### EXTRAIT SOURCE:
★ ★ ★ ★

L’ambition du Grenelle devrait également être de façonner une nouvelle manière de faire de la politique, par le dialogue renforcé entre la société civile et ses élus. Un processus de concertation élargie jusqu’alors insuffisamment utilisé en France a été mis en place. Depuis près de trois ans, nos organisations ont pris leurs responsabilités en participant activement à cette concertation et en acceptant les compromis nécessaires pour que des mesures consensuelles se dégagent.
Vous avez, avec le gouvernement, la responsabilité de faire le lien entre les résultats de ce processus et sa retranscription dans notre législation. Avoir promu la participation et le débat, sans ensuite en tenir compte, déboucherait sur un double danger : l’échec écologique bien sûr, mais aussi un risque politique profond, celui d*une perte de foi dans le dialogue et donc dans le système démocratique. C*est pourquoi nous vous appelons à respecter les points essentiels de ce projet de loi et à l*améliorer pour répondre aux enjeux. Nos organisations ont proposé des amendements en ce sens.
Si l’ensemble du texte est important, nous tenons à souligner les points suivants.
Certaines avancées sur l’énergie et le climat doivent être confirmées, notamment l’introduction de ces enjeux dans les politiques d’aménagement du territoire et d’urbanisme, l*adoption de plans climat énergie territoriaux par les collectivités de plus de 50 000 habitants ou l*obligation, pour les entreprises de plus de 500 salariés, de réaliser des bilans d*émissions de gaz à effet de serre.
Certaines dispositions sont, par contre, préoccupantes. Ainsi en est-il des restrictions abruptes imposées à l’énergie éolienne. S’il est légitime d’encadrer le développement des énergies renouvelables par des règles environnementales, soumettre l*énergie éolienne aux mêmes restrictions que des centrales thermiques n’est nullement justifié. Cela condamnerait le développement de la filière et donc l’atteinte de l’objectif de 23% d*énergies renouvelables dans la consommation finale d’énergie d*ici 2020.
Concernant la biodiversité, la création de la trame verte et bleue (TVB) et sa traduction dans l’aménagement du territoire constituent de réelles avancées du projet de loi. L’introduction de l’objectif de « préservation et de remise en état des continuités écologiques » dans le droit de l’urbanisme est, en cela, une disposition importante à conserver. Par ailleurs, pour que la TVB soit efficace, il est nécessaire de maintenir la compatibilité des grandes infrastructures de l’Etat avec les schémas régionaux de cohérence écologique qui la définissent au niveau régional. La TVB est une opportunité de prendre en compte la biodiversité de nos territoires, au niveau le plus pertinent. Ne la manquons pas !

★ ★ ★ ★

### DONNÉES:
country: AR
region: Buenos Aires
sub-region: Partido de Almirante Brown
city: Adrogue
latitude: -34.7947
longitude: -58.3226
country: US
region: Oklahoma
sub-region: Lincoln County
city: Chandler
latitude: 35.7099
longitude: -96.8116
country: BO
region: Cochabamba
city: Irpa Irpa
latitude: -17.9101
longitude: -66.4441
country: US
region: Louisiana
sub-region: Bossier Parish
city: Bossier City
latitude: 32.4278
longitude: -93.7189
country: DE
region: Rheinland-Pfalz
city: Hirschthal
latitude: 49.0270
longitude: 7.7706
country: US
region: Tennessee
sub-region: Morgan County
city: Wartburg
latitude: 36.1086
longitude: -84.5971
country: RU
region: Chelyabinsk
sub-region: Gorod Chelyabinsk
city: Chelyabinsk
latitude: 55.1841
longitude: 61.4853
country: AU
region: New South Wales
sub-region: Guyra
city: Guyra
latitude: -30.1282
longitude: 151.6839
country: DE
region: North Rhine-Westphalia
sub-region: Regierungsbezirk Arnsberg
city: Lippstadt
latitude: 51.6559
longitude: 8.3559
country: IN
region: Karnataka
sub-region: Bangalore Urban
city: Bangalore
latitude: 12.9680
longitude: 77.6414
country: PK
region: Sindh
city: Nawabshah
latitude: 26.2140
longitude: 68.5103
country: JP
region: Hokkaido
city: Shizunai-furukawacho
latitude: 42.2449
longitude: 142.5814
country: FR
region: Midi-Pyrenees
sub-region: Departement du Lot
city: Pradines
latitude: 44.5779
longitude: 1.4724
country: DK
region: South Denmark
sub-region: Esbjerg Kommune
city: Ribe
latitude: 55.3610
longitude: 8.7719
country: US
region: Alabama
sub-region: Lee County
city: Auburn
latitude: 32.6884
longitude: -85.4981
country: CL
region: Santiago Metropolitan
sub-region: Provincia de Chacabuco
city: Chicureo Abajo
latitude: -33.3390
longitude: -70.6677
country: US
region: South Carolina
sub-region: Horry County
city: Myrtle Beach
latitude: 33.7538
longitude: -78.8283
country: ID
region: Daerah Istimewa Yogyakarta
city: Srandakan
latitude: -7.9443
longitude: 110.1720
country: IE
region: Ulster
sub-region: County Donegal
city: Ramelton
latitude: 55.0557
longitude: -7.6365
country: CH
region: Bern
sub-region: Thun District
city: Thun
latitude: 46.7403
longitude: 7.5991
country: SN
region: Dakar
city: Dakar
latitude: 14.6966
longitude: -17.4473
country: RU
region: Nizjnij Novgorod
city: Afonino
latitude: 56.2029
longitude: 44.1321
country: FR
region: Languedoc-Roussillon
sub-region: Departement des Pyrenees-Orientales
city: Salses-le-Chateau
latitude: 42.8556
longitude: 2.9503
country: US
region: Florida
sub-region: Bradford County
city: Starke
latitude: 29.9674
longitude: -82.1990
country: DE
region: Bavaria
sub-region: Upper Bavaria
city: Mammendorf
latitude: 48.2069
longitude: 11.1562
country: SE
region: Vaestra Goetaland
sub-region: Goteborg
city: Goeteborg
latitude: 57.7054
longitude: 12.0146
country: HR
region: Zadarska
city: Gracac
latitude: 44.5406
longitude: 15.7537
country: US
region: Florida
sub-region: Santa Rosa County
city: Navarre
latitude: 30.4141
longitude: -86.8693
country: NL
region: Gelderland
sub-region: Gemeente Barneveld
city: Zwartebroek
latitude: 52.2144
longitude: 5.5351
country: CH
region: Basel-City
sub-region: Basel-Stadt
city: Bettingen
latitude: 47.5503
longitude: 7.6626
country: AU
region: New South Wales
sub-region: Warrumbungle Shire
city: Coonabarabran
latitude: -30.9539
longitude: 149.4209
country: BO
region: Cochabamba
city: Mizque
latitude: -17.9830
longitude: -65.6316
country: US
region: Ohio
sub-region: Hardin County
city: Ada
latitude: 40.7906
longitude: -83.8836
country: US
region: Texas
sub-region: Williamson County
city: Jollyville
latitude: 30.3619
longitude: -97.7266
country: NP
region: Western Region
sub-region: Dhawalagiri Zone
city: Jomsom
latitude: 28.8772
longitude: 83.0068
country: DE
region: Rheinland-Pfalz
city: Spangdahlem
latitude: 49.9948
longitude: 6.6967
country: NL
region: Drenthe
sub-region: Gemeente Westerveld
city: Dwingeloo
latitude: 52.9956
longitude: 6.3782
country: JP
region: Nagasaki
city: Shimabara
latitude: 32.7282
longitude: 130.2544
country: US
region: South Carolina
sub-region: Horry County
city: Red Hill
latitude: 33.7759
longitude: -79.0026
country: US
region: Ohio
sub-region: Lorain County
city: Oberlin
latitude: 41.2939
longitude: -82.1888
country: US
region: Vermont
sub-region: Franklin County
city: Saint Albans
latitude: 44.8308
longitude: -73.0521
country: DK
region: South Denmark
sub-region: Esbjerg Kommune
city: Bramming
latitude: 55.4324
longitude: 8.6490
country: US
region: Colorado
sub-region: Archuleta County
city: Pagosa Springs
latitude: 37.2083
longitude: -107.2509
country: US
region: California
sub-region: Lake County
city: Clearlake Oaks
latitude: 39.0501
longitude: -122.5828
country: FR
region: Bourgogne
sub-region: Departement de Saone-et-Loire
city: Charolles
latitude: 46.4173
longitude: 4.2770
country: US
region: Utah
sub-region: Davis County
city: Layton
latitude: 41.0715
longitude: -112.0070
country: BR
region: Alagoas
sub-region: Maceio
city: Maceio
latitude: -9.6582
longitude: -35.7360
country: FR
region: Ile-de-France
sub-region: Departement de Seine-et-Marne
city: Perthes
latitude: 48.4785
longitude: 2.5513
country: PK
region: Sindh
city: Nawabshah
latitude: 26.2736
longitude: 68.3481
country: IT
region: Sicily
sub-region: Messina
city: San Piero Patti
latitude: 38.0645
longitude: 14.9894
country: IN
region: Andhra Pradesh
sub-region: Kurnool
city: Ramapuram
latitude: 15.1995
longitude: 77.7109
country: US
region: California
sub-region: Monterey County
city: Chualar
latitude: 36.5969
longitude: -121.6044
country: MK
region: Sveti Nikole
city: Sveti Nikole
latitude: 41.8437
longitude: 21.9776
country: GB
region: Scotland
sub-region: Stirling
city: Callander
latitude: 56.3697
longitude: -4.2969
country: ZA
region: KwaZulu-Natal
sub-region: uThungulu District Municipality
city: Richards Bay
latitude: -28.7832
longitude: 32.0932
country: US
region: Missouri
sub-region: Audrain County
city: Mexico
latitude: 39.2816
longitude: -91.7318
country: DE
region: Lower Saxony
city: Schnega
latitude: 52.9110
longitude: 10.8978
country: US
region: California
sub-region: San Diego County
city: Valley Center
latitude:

★ ★ ★ ★

### CONSIGNES:
1 > D'après l'extrait sur le Grenelle, quelles entreprises ont l'obligation de réaliser des bilans d'émissions de gaz à effet de serre ?
2 > Reformulez sous forme de liste le paragraphe de l'extrait sur le Grenelle qui commence par « Certaines dispositions sont, par contre, préoccupantes », sans en perdre les faits principaux.
Ces données ne servent à rien ici.

### CORRIGÉ DÉTAILLÉ:
1 > Les entreprises de plus de 500 salariés.

2 >
- Des restrictions abruptes sont imposées à l'énergie éolienne, ce qui est préoccupant.
- Encadrer le développement des énergies renouvelables par des règles environnementales est légitime.
- Soumettre l'éolien aux mêmes restrictions que les centrales thermiques n'est nullement justifié.
- Ces restrictions condamneraient le développement de la filière éolienne.
- Elles compromettraient aussi l'objectif de 23 % d'énergies renouvelables dans la consommation finale d'énergie d'ici 2020.